## DATASET SECTION
■ ■ ■ ■ ■ ■ ■

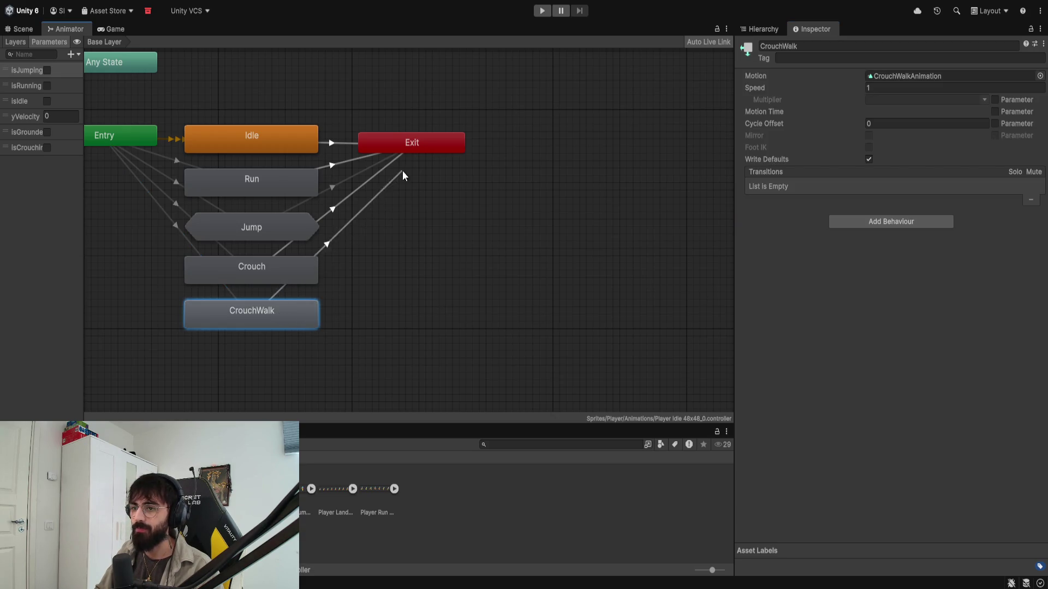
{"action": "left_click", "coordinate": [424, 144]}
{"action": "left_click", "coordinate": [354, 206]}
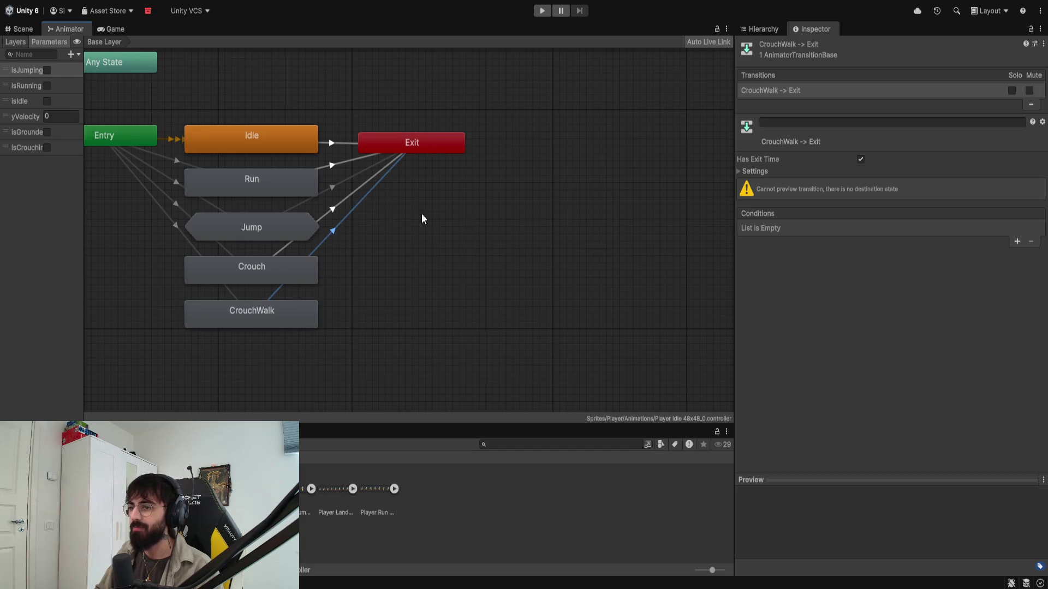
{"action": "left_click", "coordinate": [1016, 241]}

■ ■ ■ ■ ■ ■ ■

## TASK TO CARRY OUT
Output the full material exactly as given, without its pictures.

## SOLUTION TO THE PROBLEM
{"action": "left_click", "coordinate": [424, 144]}
{"action": "left_click", "coordinate": [354, 206]}
{"action": "left_click", "coordinate": [1016, 241]}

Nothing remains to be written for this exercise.